*** Block opens ***

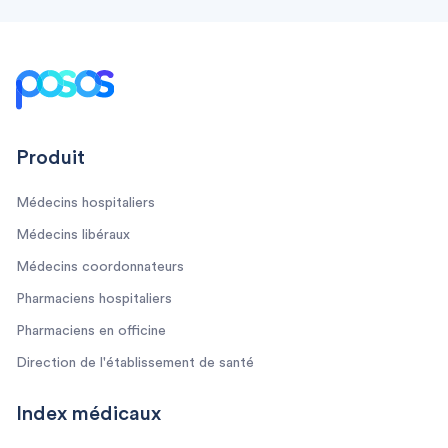
Footer
Produit
Médecins hospitaliers
Médecins libéraux
Médecins coordonnateurs
Pharmaciens hospitaliers
Pharmaciens en officine
Direction de l'établissement de santé
Index médicaux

*** Block closes ***

§ EXERCISE INSTRUCTIONS
Write out, word for word, all lines from the line that holds "Médecins coordonnateurs" through the last line of the listing, with both end lines kept.

§ SOLUTION FOR THIS TASK
Médecins coordonnateurs
Pharmaciens hospitaliers
Pharmaciens en officine
Direction de l'établissement de santé
Index médicaux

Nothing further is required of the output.